- Born: 1969 (age 56–57)

Academic background
- Education: BA, Translation, 1991, MA, Applied Linguistics/Translation, 1992, University of Ottawa PhD, Language Engineering, 1996, University of Manchester Institute of Science and Technology MSc., Computer Applications for Education, 1999, Dublin City University
- Thesis: A multidimensional approach to classification in terminology: working within a computational framework. (1995)

Academic work
- Institutions: University of Ottawa, Université Laval

= Lynne Bowker =

Canadian linguist

Lynne Bowker (born 1969) is a Canadian linguist. She holds the Canada Research Chair in Translation, Technologies, and Society at Université Laval and is a Fellow of the Royal Society of Canada.

==Early life and education==
Bowker was born in 1969. She earned her Bachelor of Arts and Master's degree from the University of Ottawa before travelling to Europe to attend the University of Manchester Institute of Science and Technology and Dublin City University.

==Career==
Upon completing her PhD, Bowker joined the faculty at University of Ottawa's School of Translation and Interpretation in 2002. While there, she published Computer Aided Translation Technology: A Practical Introduction and accepted a cross appointment to their School of Information Studies. In 2011, Bowker was named to the Membership Advisory Committee of the Association for Library and Information Science Education for a two-year term. The following year, she was appointed to the rank of Full professor. In 2019 she became a Concordia Library researcher-in-residence to study the best approaches for machine translations. In May 2024 she took up the Canada Research Chair post at Laval.

==Awards==
In 2013, Bowker was awarded a $15,000 Research award from the Association for Library and Information Science Education (ALISE)/Online Computer Library Center (OCLC) to investigate the use of machine translation in helping newcomers to Canada to make better use of the public library.

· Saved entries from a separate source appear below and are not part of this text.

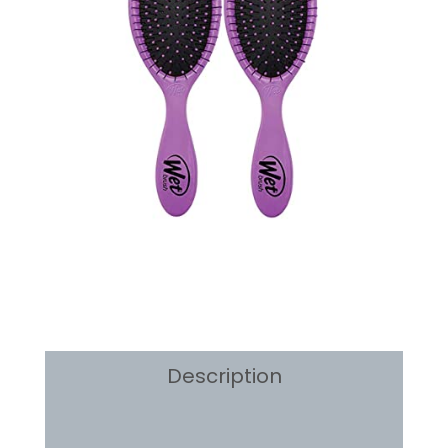
2
Count
quantity
Description
Reviews (0)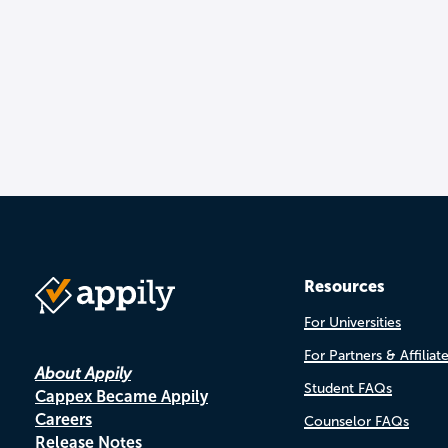
Resources
For Universities
For Partners & Affiliat
About Appily
Student FAQs
Cappex Became Appily
Careers
Counselor FAQs
Release Notes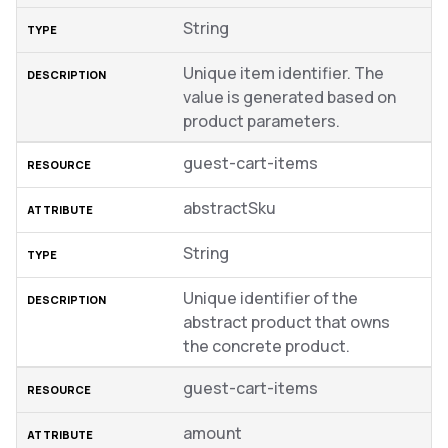
String
Unique item identifier. The
value is generated based on
product parameters.
guest-cart-items
abstractSku
String
Unique identifier of the
abstract product that owns
the concrete product.
guest-cart-items
amount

In 2015, Bowker received the Canadian Association of Translation Studies Best Paper Award for her article "The Need for Speed! Experimenting with 'Speed Training' in the Scientific/Technical Translation Classroom."

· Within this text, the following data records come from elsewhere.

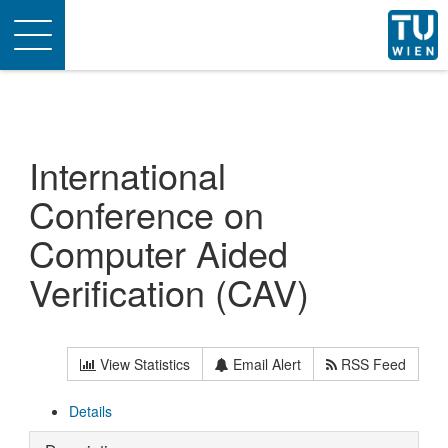
Toggle
navigation
International
Conference on
Computer Aided
Verification (CAV)
View Statistics
Email Alert
RSS Feed
Details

Bowker was elected a Fellow of the Royal Society of Canada for her "research excellence and important contributions throughout her career." In the same year, she was the recipient of the inaugural Open Educational Resources Grant from the university library.

==Selected publications==
The following is a list of selected publications:

===Books===
- "De-mystifying Translation: Introducing Translation to Non-translators" (2023)
- "Machine Translation and Global Research: Towards Improved Machine Translation Literacy in the Scholarly Community" (2019)
- "Working with Specialized Language: A Practical Guide to Using Corpora" (2002))
- "Computer-aided Translation Technology: A Practical Introduction" (2002)

===Journal articles===

- Lynne Bowker and Shane Hawkins. (2006). "Variation in the organization of medical terms: Exploring some motivations for term choice," Terminology: International Journal of Theoretical and Applied Issues in Specialized Communication, 12.1 p. 79 - 110.
- Lynne Bowker. (1998). "Using specialized monolingual native-language corpora as a translation resource: A pilot study," Meta: journal des traducteurs.